Even when he was at his most vulnerable and agitated, Monroe seldom employed such guerilla tactics on Liam. There was only the slightest chance that Didier would connect with Monroe's humor. And even if he was entertained, Didier would surely feel creeped out to know he had been picked apart by Liam. Or perhaps that would feed his ego.
“Well, I hope I live up to all the talk.” Didier smiled at Monroe and then turned his head to look Liam squarely in the eyes during the pregnant pause that ensued. “I aim to please.”
“I'm going to head up to the bar, Liam. I'll get you another Ketel One and tonic. And you, Didier?” Didier lifted his half-full glass of red wine, and Monroe nodded. Midway to the bar, Monroe turned around and shouted: “Don't talk about anything interesting while I'm gone!”
Just then Liam felt the buzz of his BlackBerry through the back pocket of his jeans. He scrolled through the incoming message quickly while smiling apologetically at Didier. It was not good. The words were very few and fragmented, but it was clear that he had screwed up.
“You'll have to excuse me, Didier. My work needs me back there right away.”
“It's eight forty-five ... At this point, anything can wait 'til morning.”
“You'd think, but the magazine I work for closes on Thursday nights so there is no wiggle room. Final copy is needed by midnight, and one of the articles I submitted apparently needs some quick fixes. I seriously don't even have the time to be talking to you right now ... Tell Monroe what happened and tell him not to kill me for leaving.”
Liam raced out of the restaurant and, as he bolted down the escalator, he heard Didier short of breath behind him.
“I'm not playing games,” said Liam. “I might be fired. I need to hop in a cab right now.”
“Let me hop in with you.”
Liam stopped and looked at Didier. They stood about one foot apart from each other on the atrium of the Time Warner Center. Most of the stores had already closed, and Liam felt as though he could grab Didier and kiss him and no one would notice. If Liam embraced him, the kiss would be deep and violent. Adrenaline coursed through his veins and he needed the release.
“I said this isn't a game. It's work and it's going to be intense.”
“I'll wait for you at the Starbucks downstairs.”

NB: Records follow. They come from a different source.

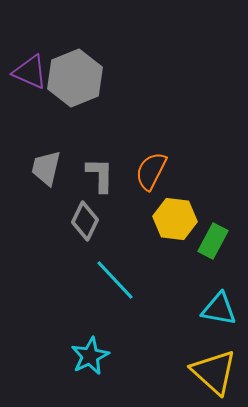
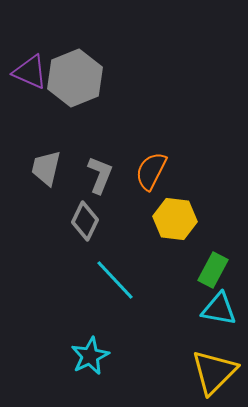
gray L-shape: rotated 21 degrees clockwise
green rectangle: moved 29 px down
yellow triangle: rotated 33 degrees clockwise
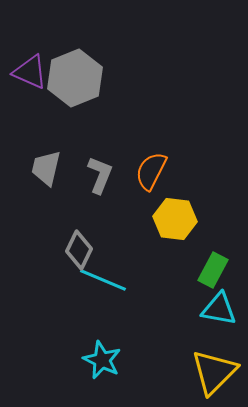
gray diamond: moved 6 px left, 29 px down
cyan line: moved 12 px left; rotated 24 degrees counterclockwise
cyan star: moved 12 px right, 4 px down; rotated 21 degrees counterclockwise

“You don't even know where I work.” Liam could feel himself blush.
“You're telling me there
isn't
a Starbucks downstairs?”
Liam's nerves slackened as he smiled tentatively and walked outside to hail a cab. He heard Didier's footstep following close behind. The image of Didier twisting his platinum ring nervously flashed into Liam's mind as he spotted a taxi with its light on. A brisk rain had picked up out of nowhere, and Didier's body pressed up against Liam. They ducked quickly inside the taxi. As the driver sped downtown, Liam watched the speckled blur of the city through the dirty windshield wipers. Didier clasped Liam's wet hand inside his own and closed his eyes.